ACTIVITY ▸
Every line from the one containing "pinky pip: (260, 164)" to the end of the data below should be copied exactly, but pictures should not.

DATA FOR PROCESSING ▸
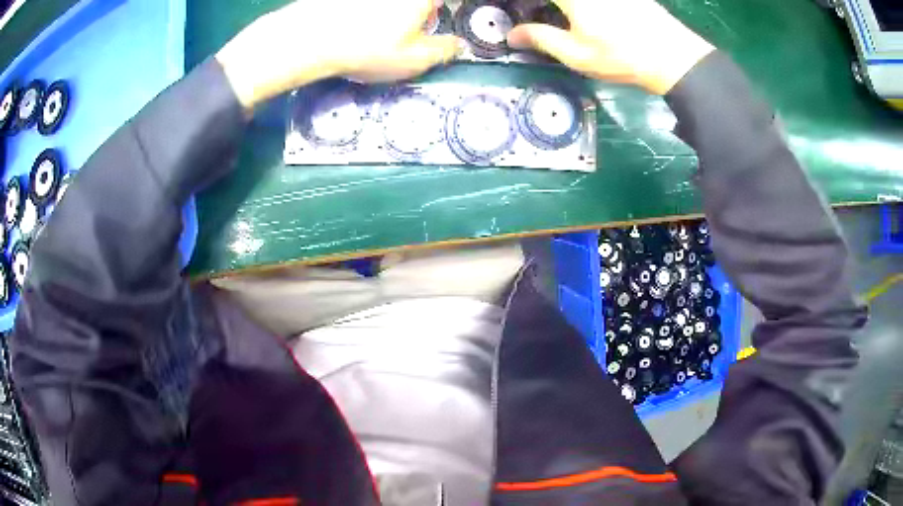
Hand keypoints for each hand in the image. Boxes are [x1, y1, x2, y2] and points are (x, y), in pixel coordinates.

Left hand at [216, 0, 462, 111]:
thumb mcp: (415, 59)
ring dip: (392, 13)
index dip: (443, 14)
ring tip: (377, 29)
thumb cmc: (368, 49)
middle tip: (410, 27)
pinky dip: (365, 13)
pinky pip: (365, 7)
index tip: (436, 24)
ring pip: (391, 6)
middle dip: (420, 13)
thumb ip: (444, 50)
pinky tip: (353, 23)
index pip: (445, 3)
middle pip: (420, 3)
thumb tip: (459, 45)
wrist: (308, 38)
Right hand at [507, 0, 714, 94]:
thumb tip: (512, 36)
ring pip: (576, 1)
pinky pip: (594, 0)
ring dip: (560, 8)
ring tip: (555, 16)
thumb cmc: (621, 57)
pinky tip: (585, 16)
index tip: (516, 11)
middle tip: (535, 16)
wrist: (674, 57)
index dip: (523, 4)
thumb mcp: (577, 54)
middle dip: (544, 7)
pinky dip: (580, 7)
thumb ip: (541, 39)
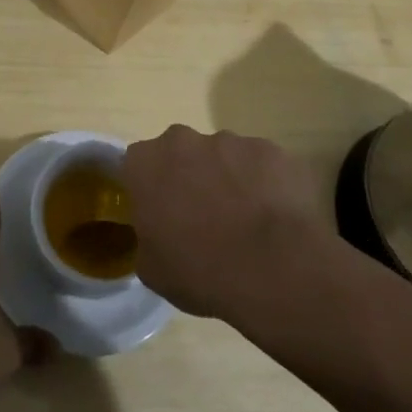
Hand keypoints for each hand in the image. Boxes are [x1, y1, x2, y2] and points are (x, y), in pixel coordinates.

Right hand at [123, 125, 332, 319]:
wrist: (276, 268)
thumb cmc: (201, 270)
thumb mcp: (152, 269)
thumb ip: (147, 237)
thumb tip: (158, 234)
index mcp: (146, 164)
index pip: (136, 165)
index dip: (148, 187)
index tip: (159, 212)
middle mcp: (184, 141)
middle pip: (180, 153)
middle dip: (189, 176)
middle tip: (202, 216)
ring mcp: (231, 141)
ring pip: (223, 156)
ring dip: (228, 179)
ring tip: (245, 221)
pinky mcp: (270, 150)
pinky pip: (260, 164)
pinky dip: (264, 184)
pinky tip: (275, 216)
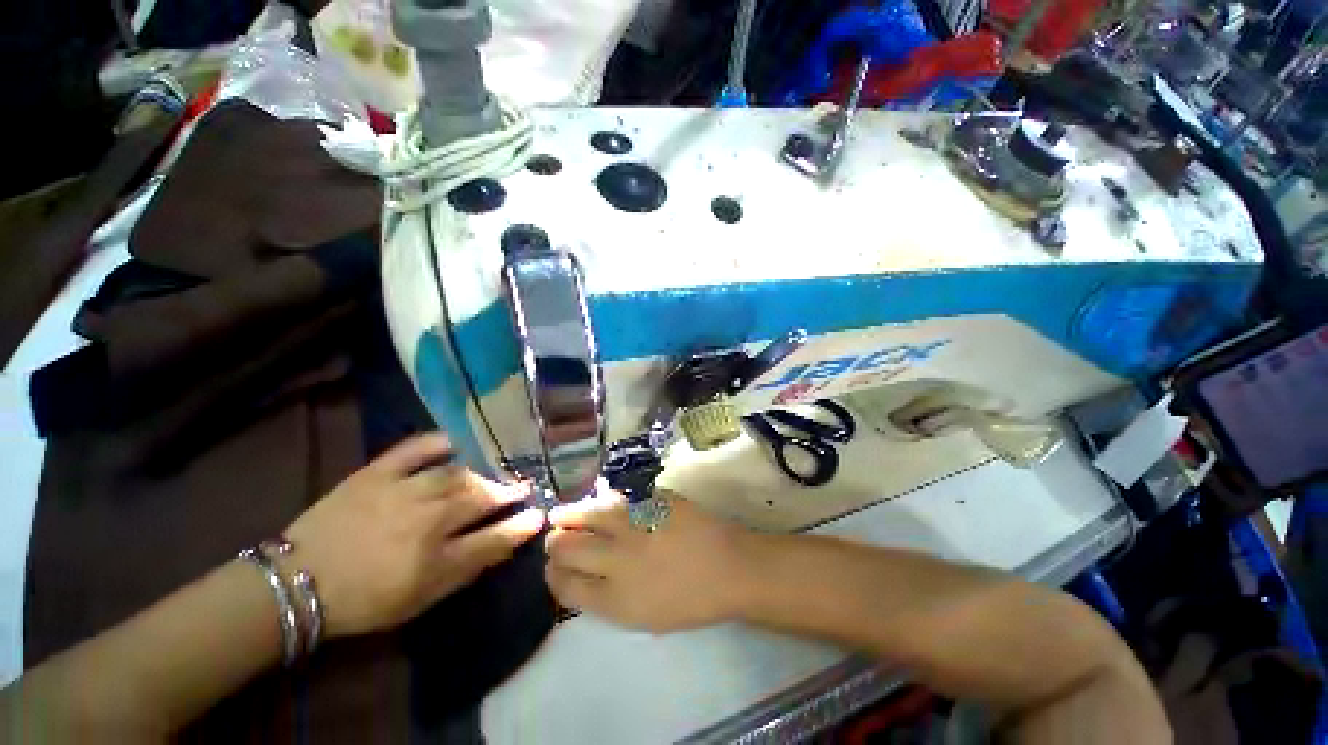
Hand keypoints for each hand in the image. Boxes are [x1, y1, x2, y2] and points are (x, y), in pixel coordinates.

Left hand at [282, 433, 544, 638]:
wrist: (297, 582)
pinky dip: (442, 440)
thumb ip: (469, 567)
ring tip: (499, 467)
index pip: (493, 537)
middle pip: (480, 498)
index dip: (521, 526)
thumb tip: (508, 540)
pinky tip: (460, 440)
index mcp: (433, 559)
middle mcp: (424, 520)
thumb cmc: (365, 599)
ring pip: (457, 473)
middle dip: (508, 491)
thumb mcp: (422, 598)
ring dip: (484, 470)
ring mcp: (400, 490)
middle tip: (523, 486)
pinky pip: (417, 447)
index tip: (538, 515)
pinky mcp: (376, 472)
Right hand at [543, 489, 757, 632]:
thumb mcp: (643, 617)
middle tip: (555, 538)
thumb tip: (582, 576)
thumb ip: (608, 598)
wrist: (729, 568)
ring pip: (586, 516)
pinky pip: (615, 499)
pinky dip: (599, 502)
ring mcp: (634, 527)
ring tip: (561, 514)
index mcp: (615, 601)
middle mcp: (617, 562)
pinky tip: (595, 502)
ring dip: (569, 515)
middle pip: (567, 549)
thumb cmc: (690, 601)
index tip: (553, 567)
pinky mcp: (650, 502)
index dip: (553, 575)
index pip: (565, 586)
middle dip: (555, 544)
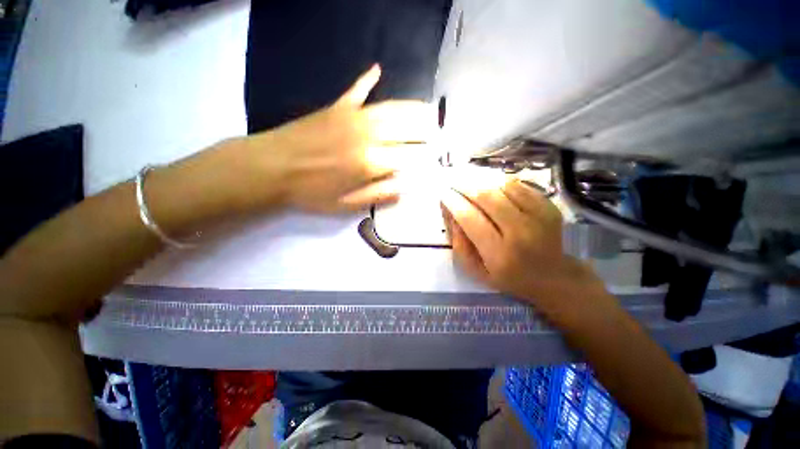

RESPONSE AREA ▸
pinky pip: (260, 164)
pinky dip: (264, 184)
pinky tip: (275, 216)
Hand keypoints for each hand in the image. Boxes are [x1, y1, x2, y2] and points are (x, y), in pixel coordinates.

Left hand at [282, 433, 544, 638]:
wrist: (297, 582)
pinky dip: (442, 440)
thumb ip: (469, 567)
ring tip: (499, 467)
index pip: (493, 537)
middle pip: (480, 498)
index dip: (521, 526)
thumb tip: (508, 540)
pinky tip: (460, 440)
index mcp: (433, 559)
middle mcp: (424, 520)
thumb cmc: (365, 599)
ring pip: (457, 473)
middle dip: (508, 491)
thumb mcp: (422, 598)
ring dip: (484, 470)
ring mcp: (400, 490)
middle tip: (523, 486)
pinky pip: (417, 447)
index tip: (538, 515)
pinky mcp: (376, 472)
Right hand at [543, 489, 757, 632]:
thumb mcp: (643, 617)
middle tip: (555, 538)
thumb tip: (582, 576)
thumb ip: (608, 598)
wrist: (729, 568)
ring pip: (586, 516)
pinky pip: (615, 499)
pinky dip: (599, 502)
ring mcp: (634, 527)
ring tip: (561, 514)
index mcp: (615, 601)
middle mcp: (617, 562)
pinky tip: (595, 502)
ring dip: (569, 515)
middle pip: (567, 549)
thumb cmc: (690, 601)
index tip: (553, 567)
pinky mcp: (650, 502)
index dip: (553, 575)
index pip: (565, 586)
middle dip: (555, 544)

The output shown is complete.